We don't like to change our mind about people. We like to categorize them and think that they are always going to be exactly the way you sized them up the first time you met. We do not like to give them credit for changing. We enjoy saying, "I knew he would never amount to anything." "I knew he couldn't be trusted." We do not like to change our opinion of other people. But this is sin. This is human failure. This is not godly, but satanic. God can change the heart of a man; can we not accept him as a new creature?


We can never know what the other person is going through. Dr. William L. Stidger told of a maid in a college who was so happy that the fellows in college were always kidding with her and she with them. They never got the best of her. But, on one morning, in the rush of breakfast, as the students were rushing at the last minute to grab a bite to eat, suddenly there was a crash. Mary had dropped a whole platter of dishes. She stooped over, greatly embarrassed, to pick up the tray load of dishes, and wiped scrambled egg and coffee stains off the floor. There was loud laughter by the students and lots of wise cracks directed at Mary. She was their old friend, and it was their time to get back at her for the many times she had kidded them. But when Mary picked up the mess and wiped the floor, she waited until all the young men had quit their kidding and said gently to them, "Boys, I guess I've got tears at my fingertips. My boy was killed yesterday in Viet am and I just got word. I've got tears at my fingertips this morning." A silence fell over the dining room. The young men had embarrassed looks on their faces. They were apologetic and sorry.
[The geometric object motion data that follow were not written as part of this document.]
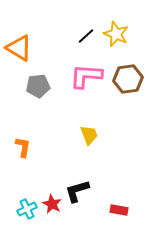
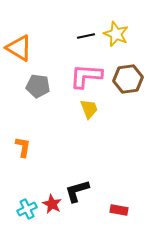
black line: rotated 30 degrees clockwise
gray pentagon: rotated 15 degrees clockwise
yellow trapezoid: moved 26 px up
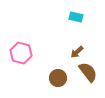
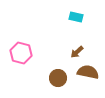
brown semicircle: rotated 40 degrees counterclockwise
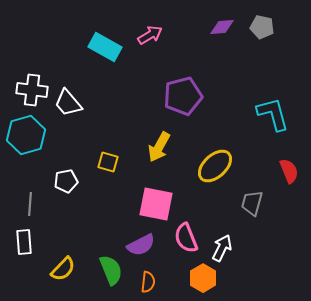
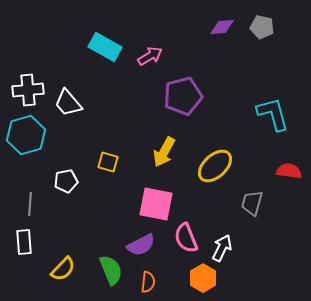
pink arrow: moved 21 px down
white cross: moved 4 px left; rotated 12 degrees counterclockwise
yellow arrow: moved 5 px right, 5 px down
red semicircle: rotated 60 degrees counterclockwise
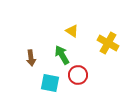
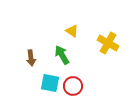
red circle: moved 5 px left, 11 px down
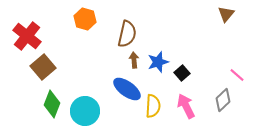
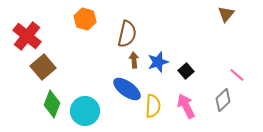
black square: moved 4 px right, 2 px up
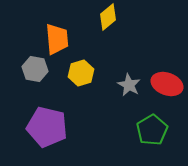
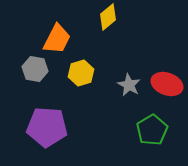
orange trapezoid: rotated 32 degrees clockwise
purple pentagon: rotated 9 degrees counterclockwise
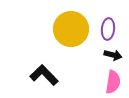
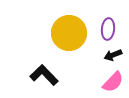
yellow circle: moved 2 px left, 4 px down
black arrow: rotated 144 degrees clockwise
pink semicircle: rotated 35 degrees clockwise
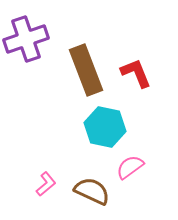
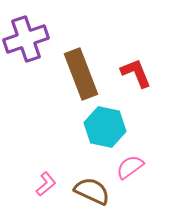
brown rectangle: moved 5 px left, 4 px down
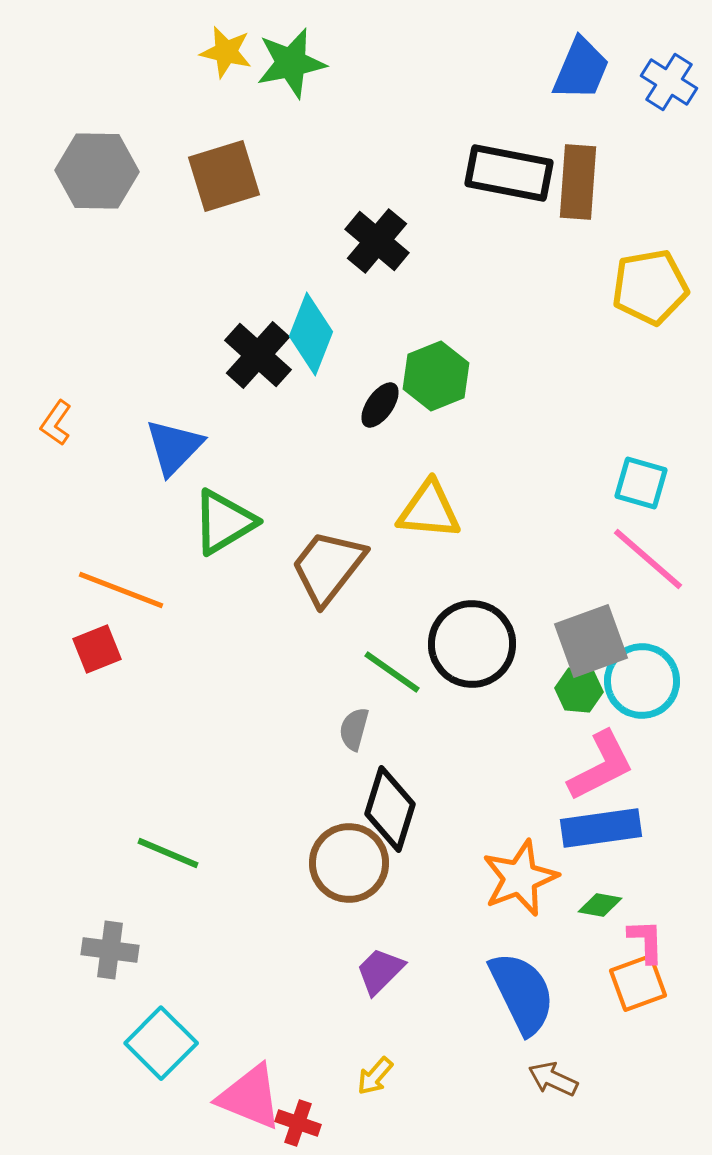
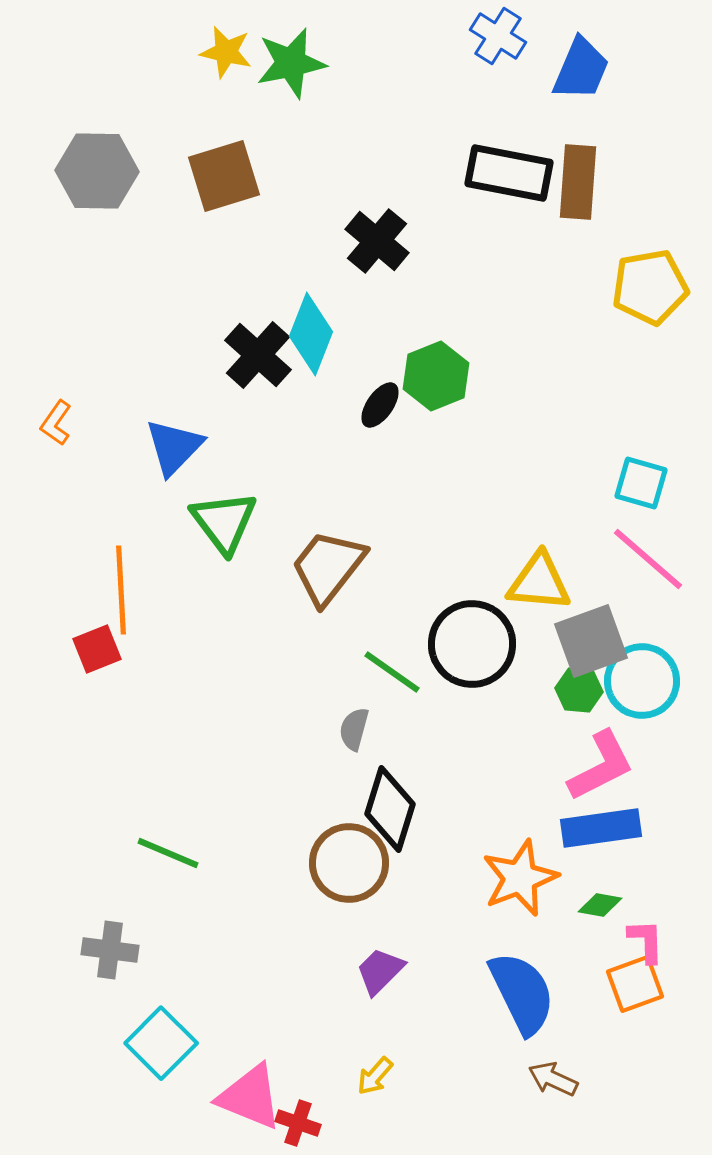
blue cross at (669, 82): moved 171 px left, 46 px up
yellow triangle at (429, 510): moved 110 px right, 72 px down
green triangle at (224, 522): rotated 36 degrees counterclockwise
orange line at (121, 590): rotated 66 degrees clockwise
orange square at (638, 983): moved 3 px left, 1 px down
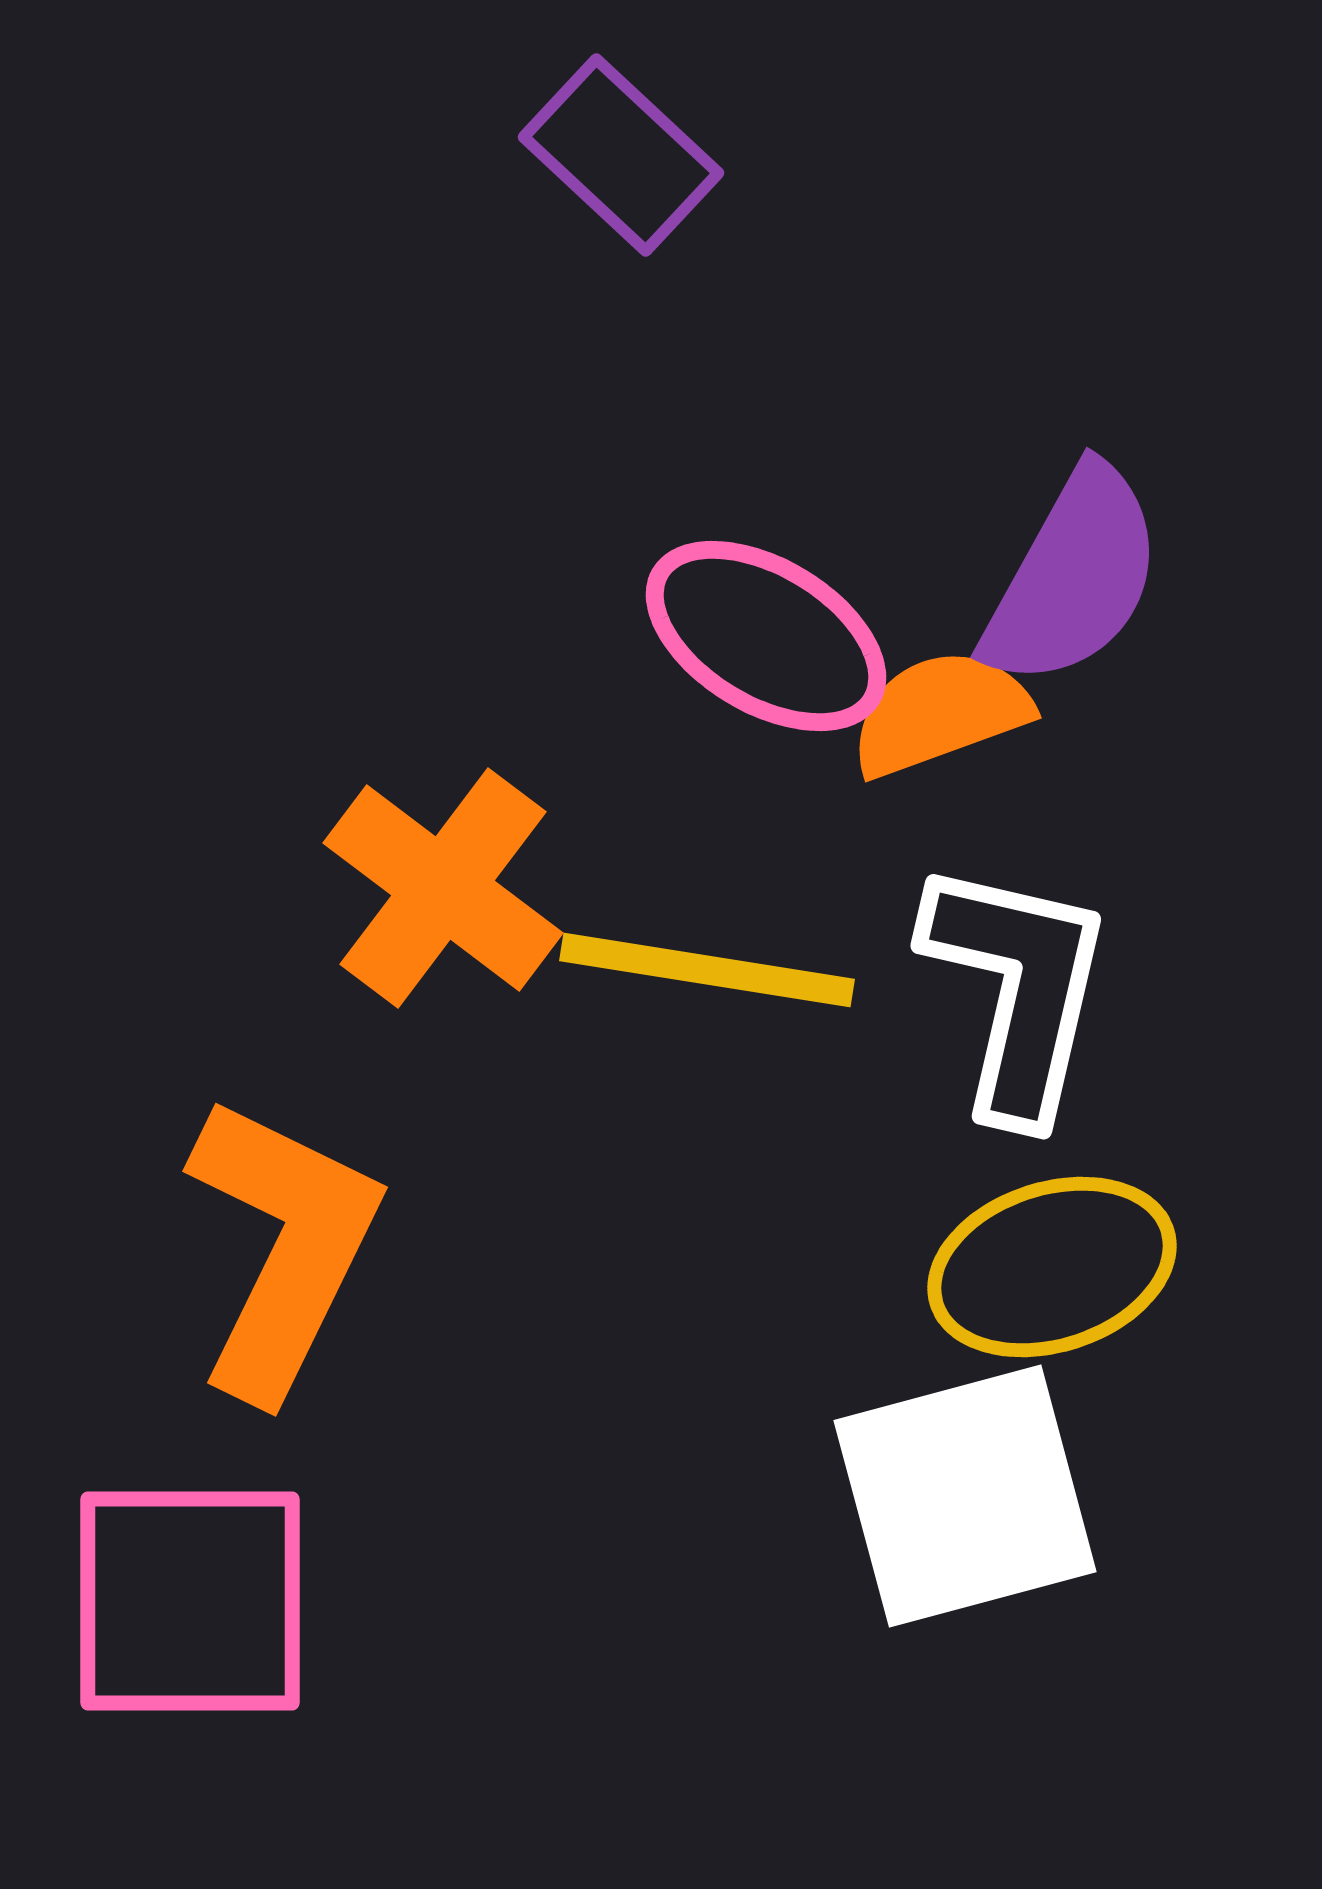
WE can never know, can we? These people all around us may have tears at their fingertips and we have no way of knowing it. If we "Sat where they sat" our understanding would be more complete.


IT WOULD MAKE OUR ACTIONS MORE POSITIVE. (Luke 6:45, John 3:21, John 15:14) We have a second-mile religion that demands that we go past justice to mercy. Sympathy means to "suffer with." If we could feel with other people, we would become more effective Christians. We would understand the skepticism of those outside the Church and be more intent on winning them. We would understand the seriousness of indifference to Christ, of what it does to a person. We would understand the inner yearnings of people. We would be more earnest in witnessing, more regular in attendance of Sunday School and Church. We would see the point of reaching people for Jesus Christ and helping them grow in grace. We would be better preachers and teachers and Deacons and church members, and better Christians, more interested in people as individuals. Are we too detached? Do we not care enough? Have we seen it through their eyes?


The poet, Brewer Mattocks, has written this poem:


"The parish priest of Austerlitz

climbed up in a high Church steeple,

To be near God that he might hand

God's word unto the people.


And in sermon script he daily wrote

what he thought was sent from heaven,

And he dropped it down on the people's heads

Two times each day in seven.


In His time God said: 'Come down and die'

And he cried from out his steeple:

‘Where art thou Lord? ' And the Lord replied,

'Down here among the people.'"


This is not just a poem. This is what Christ did. Like Ezekiel, He came down among the people. John 1:14 says, "And the word became flesh and dwelt among us." He identified with us. He stayed in the flesh 33 years. He took upon himself our sin. There is nothing that we have to endure that he has not endured. Our struggles, our deepest questions, our loneliest prayers, our sharpest sorrows, our sins, our deadliest fears - all these, He understands. He has been there.


Isn't that the heart of the Gospel? Our Christ cared, came, suffered for our sins, died, rose again, sits at the right hand of God Almighty to make intercession for us because He understands. He came down here and "Sat among us."